Sedang dewi batin Bella di dalam sana sudah berlonjak girang. Shakka yang menawarkan tumpangan adalah kesempatan yang sulit sekali untuk ia dapatkan. Kesempatan ini tidak datang setiap hari. Ibarat peristiwa alam, tawaran Shakka ini seperti komet Halley yang datang tujuh puluh enam tahun sekali. Masa ia lewatkan, ya, ‘kan?
“Ngga deh.. gue pulang pake busway aja,” ucap Bella setelah menatap lama cowok di balik kemudi itu. Ada yang Bella pertimbangkan dan ini juga demi kebaikan dirinya sendiri. Bagaimana kalau setelah di antar pulang sekali oleh cowok ini hatinya jadi berharap yang tidak-tidak? Ia sadar seratus persen bahwa Shakka hanya sedang berbaik hati. Tidak ada maksud lain seperti yang Bella harapkan di balik tawaran pulang bersama ini. Tapi hati, kodratnya adalah untuk berharap. Apalagi ini hatinya Bella.
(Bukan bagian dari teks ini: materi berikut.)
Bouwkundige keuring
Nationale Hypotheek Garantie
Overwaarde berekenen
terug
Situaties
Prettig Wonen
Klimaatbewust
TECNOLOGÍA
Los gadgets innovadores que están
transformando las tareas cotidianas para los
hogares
“Oke. Makasih soal duitnya,” ucap Shakka sebelum mobilnya berbaur dengan kendaraan lainnya di jalan Raya. Seperti yang cowok itu ramalkan, hujan deras memang turun beberapa menit kemudian. Bella tidak henti merengut sepanjang jalan. Pertama karena seragamnya basah ketika berjalan dari halte ke pintu busway dan kedua karena ia mengetahui bahwa untuk selanjutnya Shakka tidak akan menggunakan transportasi darat satu ini lagi untuk selamanya. Untuk selama lama lama lama lamanya. Mereka juga tidak akan bicara lagi karena tidak akan ada kemungkinan di mana Shakka kembali menjatuhkan uangnya. Memikirkan begitu sulit untuk berada di sekitar Shakka lagi membuat Bella naik darah. Jika tadi ia berlari saat memasuki busway, sekarang saat keluar dari kendaraan itu ia berjalan pelan. Seperti menantang hujan itu sendiri. Ia sudah kehilangan Shakka dan hujan seperti ini tidak akan ada apa-apanya bagi Belladiva Wicaksono.
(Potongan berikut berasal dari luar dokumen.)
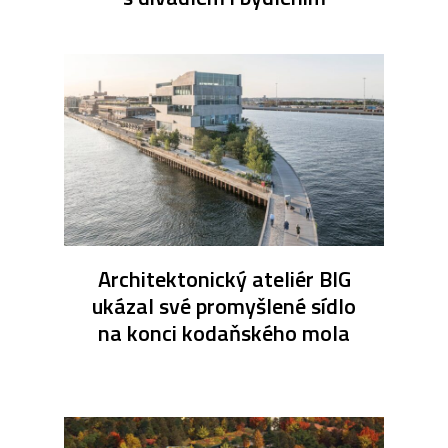
Architektonický ateliér BIG
ukázal své promyšlené sídlo
na konci kodaňského mola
“Ya, ampun Bel, kamu kenapa sampai basah kuyup begini?” tanya sang Mama begitu Bella memasuki rumah.
“Ma, besok pastikan Pak Roni jemput aku on time ya, Ma. Kalo bisa Pak Roni udah nungguin aku di depan gerbang kaya dulu waktu TK sama SD dulu. Kalo misalkan ban mobilnya pecah lagi, langsung telfon Papa, Ma.. minta tolong Papa biar aku langsung bisa pulang begitu bell sekolah bunyi.”
Wanita itu mengangguk dan menuntun Bella ke kamarnya agar sang anak segera mandi atau ia akan terkena flu. Anak gadisnya sudah kelelahan karena selalu mendapat pelajaran tambahan dan ia tidak tega kalau Bella sampai terkena flu juga.